• _元の文章_
((

どんなに自粛しても家には他人がウロチョロしているし、安全に移動したくても車を持っていないしで、自分の所有物がないことにストレスを感じます。新型コロナウィルスが落ち着いた後も、生活スタイルを変えざるをえない気がしています。(20代後半、会社員)

最後は、意外にも多くの人から寄せられた睡眠に関する変化についてご紹介しよう。

〇睡眠に変化が表れた人たち

自分は外にほとんど出なくなって疲れる機会が無くなったのに、睡眠時間が長く不規則になりました。あと甘いものを体が欲するようになったと感じています(高校生男子)

ものすごく眠るようになりました。コロナ前5〜6時間、3月ごろから8〜11時間になりました。夜8時間寝てさらに昼寝に2〜3時間という感じです。自分がロングスリーパーだとは思ってなかったのでちょっとびっくりなのですが、幸い寝る時間はあるし、もしかしたら一種のストレス反応かもしれないなと思って無理に起きないようにしてます(30代女性、都内飲食勤務)

ショートスリーパーだと思っていた私。1日4時間以内の睡眠だったのを5時間以上寝るようにした。 仕事のパフォーマンスも上がり、夕方から眠たくなっていたのが、なくなる。 今まで睡眠不足だったと、知った。(46歳、美容家)

コロナ騒動の少し前は、夢を見ることなくぐっすり寝られてましたが、最近では毎日夢をみています。寝起きもあまりよくなく、正直うんざりしています。 夢の内容ははっきり覚えていないのですが、何かを探そう探そうとしているように思います。時短出勤や時差出勤、休業などのコロナ対策が会社からまったく出ていないのも不安のひとつかもしれません。毎日恐怖と戦いながら職場へ向かっています。(37歳、既婚、工場勤務)

))

• _解くべき問題_
- A) 一覧のうち「2025 開催のご案内」を含む行から「ンス2024」を開催致しました。当日は多数のご来場を頂き、誠に」を含む行までを、「弊社」を「当社」に置き換えて編集してください。それ以外は変えないでください。
- B) コロナ禍での暮らしの変化を伝える文章を、最後の文の後から書き継いでください。

• _データソースから取得した記録_
((

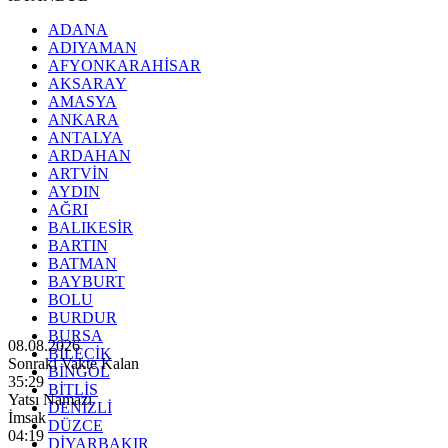
ADANA
ADIYAMAN
AFYONKARAHİSAR
AKSARAY
AMASYA
ANKARA
ANTALYA
ARDAHAN
ARTVİN
AYDIN
AĞRI
BALIKESİR
BARTIN
BATMAN
BAYBURT
BOLU
BURDUR
BURSA
08.08.2026
BİLECİK
Sonraki Vakte Kalan
BİNGÖL
35:27
BİTLİS
Yatsı Namazı
DENİZLİ
İmsak
DÜZCE
04:19
DİYARBAKIR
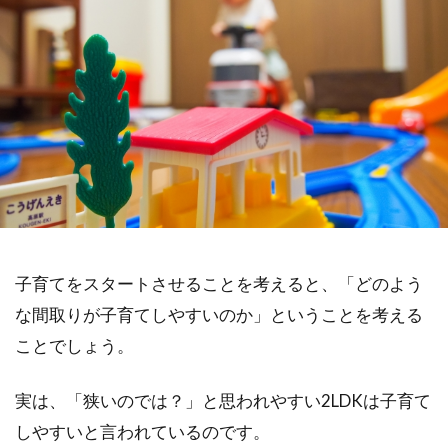
子育てをスタートさせることを考えると、「どのよう
な間取りが子育てしやすいのか」ということを考える
ことでしょう。
実は、「狭いのでは？」と思われやすい2LDKは子育て
しやすいと言われているのです。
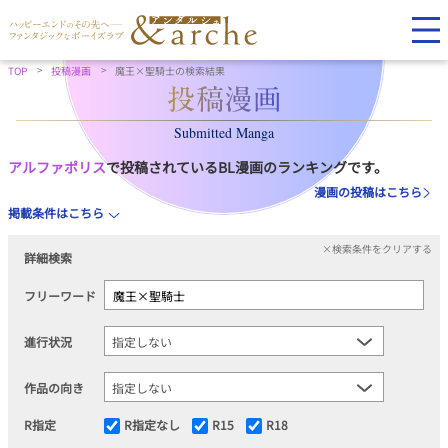
TOP
投稿漫画
魔王×聖騎士の検索結果
Submitted Manga
アルファポリス
で投稿されているBL漫画のランキングです。
漫画の投稿はこちら
掲載条件はこちら
×検索条件をクリアする
詳細検索
フリーワード
進行状況
作品の向き
R指定
R指定なし
R15
R18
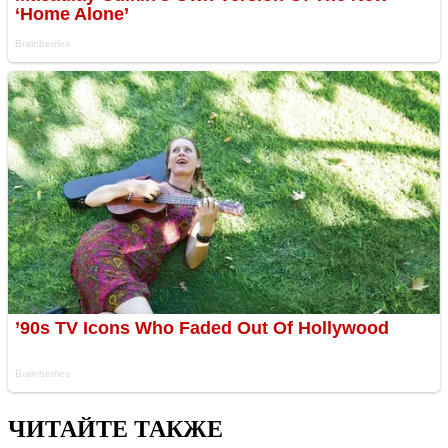
ЧИТАЙТЕ ТАКЖЕ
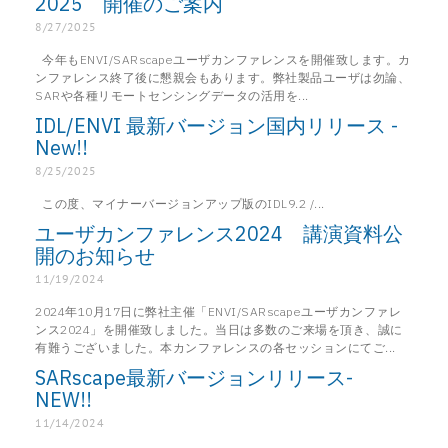
2025 開催のご案内
8/27/2025
今年もENVI/SARscapeユーザカンファレンスを開催致します。カ
ンファレンス終了後に懇親会もあります。弊社製品ユーザは勿論、
SARや各種リモートセンシングデータの活用を...
IDL/ENVI 最新バージョン国内リリース -
New!!
8/25/2025
この度、マイナーバージョンアップ版のIDL9.2 /...
ユーザカンファレンス2024 講演資料公
開のお知らせ
11/19/2024
2024年10月17日に弊社主催「ENVI/SARscapeユーザカンファレ
ンス2024」を開催致しました。当日は多数のご来場を頂き、誠に
有難うございました。本カンファレンスの各セッションにてご...
SARscape最新バージョンリリース-
NEW!!
11/14/2024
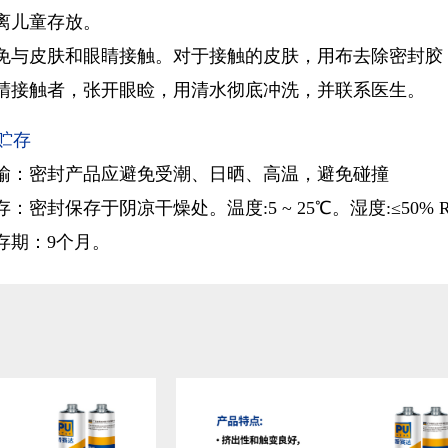
离儿童存放。
免与皮肤和眼睛接触。对于接触的皮肤，用布去除密封胶
睛接触者，张开眼睑，用清水彻底冲洗，并联系医生。
贮存
输：密封产品应避免受潮、日晒、高温，避免碰撞
存：密封保存于阴凉干燥处。温度:5 ~ 25℃。湿度:≤50% 
存期：9个月。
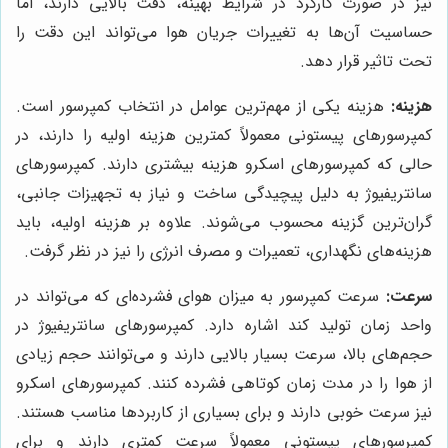
نیز در صورت کارکرد در شرایط بهینه، دقت بالایی دارند، اما
حساسیت آن‌ها به تغییرات جریان هوا می‌تواند این دقت را
تحت تاثیر قرار دهد.
هزینه:
هزینه یکی از مهم‌ترین عوامل در انتخاب کمپرسور است.
کمپرسورهای پیستونی معمولاً کمترین هزینه اولیه را دارند، در
حالی که کمپرسورهای اسکرو هزینه بیشتری دارند. کمپرسورهای
سانتریفیوژ به دلیل پیچیدگی ساخت و نیاز به تجهیزات جانبی،
گران‌ترین گزینه محسوب می‌شوند. علاوه بر هزینه اولیه، باید
هزینه‌های نگهداری، تعمیرات و مصرف انرژی را نیز در نظر گرفت.
سرعت:
سرعت کمپرسور به میزان هوای فشرده‌ای که می‌تواند در
واحد زمان تولید کند اشاره دارد. کمپرسورهای سانتریفیوژ در
حجم‌های بالا، سرعت بسیار بالایی دارند و می‌توانند حجم زیادی
از هوا را در مدت زمان کوتاهی فشرده کنند. کمپرسورهای اسکرو
نیز سرعت خوبی دارند و برای بسیاری از کاربردها مناسب هستند.
کمپرسورهای پیستونی معمولاً سرعت کمتری دارند و برای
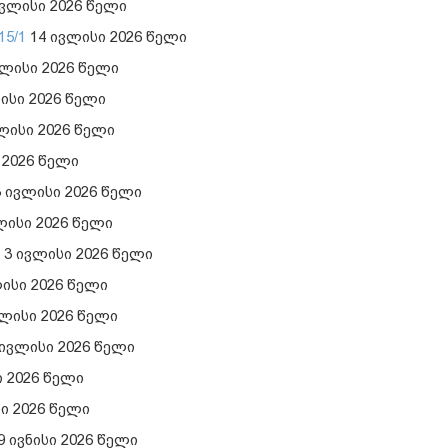
ვლისი 2026 წელი
15/1
14 ივლისი 2026 წელი
ლისი 2026 წელი
ისი 2026 წელი
ლისი 2026 წელი
 2026 წელი
 ივლისი 2026 წელი
ლისი 2026 წელი
3 ივლისი 2026 წელი
ისი 2026 წელი
ლისი 2026 წელი
ივლისი 2026 წელი
 2026 წელი
სი 2026 წელი
9 ივნისი 2026 წელი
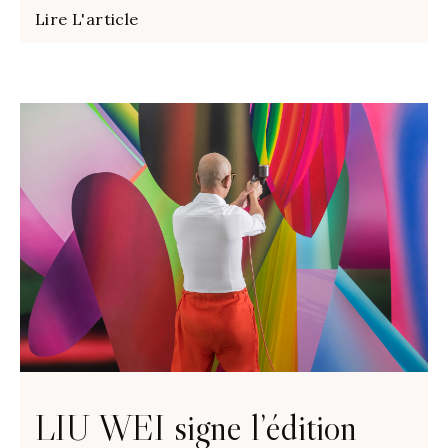
Lire L'article
LIU WEI signe l’édition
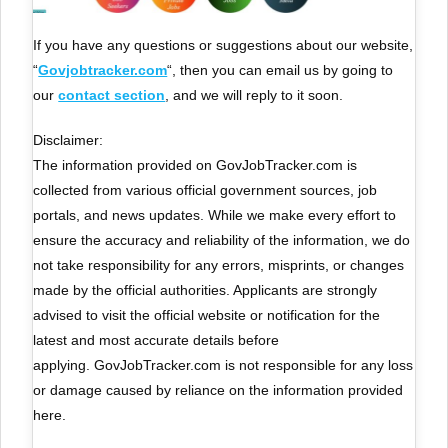
If you have any questions or suggestions about our website,
“
Govjobtracker.com
“, then you can email us by going to
our
contact section
, and we will reply to it soon.
Disclaimer:
The information provided on GovJobTracker.com is
collected from various official government sources, job
portals, and news updates. While we make every effort to
ensure the accuracy and reliability of the information, we do
not take responsibility for any errors, misprints, or changes
made by the official authorities. Applicants are strongly
advised to visit the official website or notification for the
latest and most accurate details before
applying. GovJobTracker.com is not responsible for any loss
or damage caused by reliance on the information provided
here.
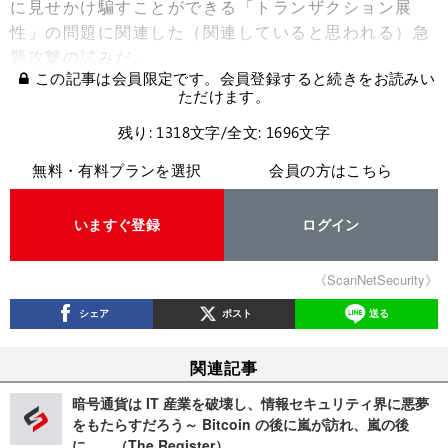
に見せかけ騙すことができる「トランザクション展
性」の問題に関連した（関連していると思われる）急
襲攻撃の試みだ。
この記事は会員限定です。会員登録すると続きをお読みい
ただけます。
残り: 1318文字/全文: 1696文字
無料・有料プランを選択
会員の方はこちら
いますぐ登録
ログイン
《ScanNetSecurity》
シェア
ポスト
送る
関連記事
暗号通貨は IT 産業を破壊し、情報セキュリティ界に悪夢
をもたらすだろう～ Bitcoin の後に嵐が訪れ、嵐の後
に……（The Register）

))

• _期待される出力_
- A)
2025 開催のご案内
8/27/2025
今年もENVI/SARscapeユーザカンファレンスを開催致します。カ
ンファレンス終了後に懇親会もあります。当社製品ユーザは勿論、
SARや各種リモートセンシングデータの活用を...
IDL/ENVI 最新バージョン国内リリース -
New!!
8/25/2025
この度、マイナーバージョンアップ版のIDL9.2 /...
ユーザカンファレンス2024 講演資料公
開のお知らせ
11/19/2024
2024年10月17日に当社主催「ENVI/SARscapeユーザカンファレ
ンス2024」を開催致しました。当日は多数のご来場を頂き、誠に

- B)
睡眠という項目をアンケートに設けていたわけではないにもかかわらず、たくさん寝るようになった人、夢をよく見るようになった人など、複数の人が睡眠の変化を報告してくれた。

無意識のうちに変化と格闘する私たち

実はかく言う筆者も3月下旬以降、睡眠時にはほぼ毎晩、奇妙で鮮明な夢を見るようになった。外出してはいけない、人と会ってはいけない、他人に触れてはいけない。いまだどこか現実感の薄い現実を、それでもなんとか現実として受け止めようと、私たちの意識は見えないところで奮闘しているのかもしれない。

コロナという世界的な災禍の中で、一人ひとりのささやかな暮らしに生じる重大な変化は、家庭の内側に閉ざされ、外から簡単には見えにくくなっている。けれどもそうやって見落とされそうになるものの中に、人間の暮らしや生き方の本質に通じるものが少なからず潜んでいると筆者は考える。事態が続く限り、継続してこの調査を行っていきたい。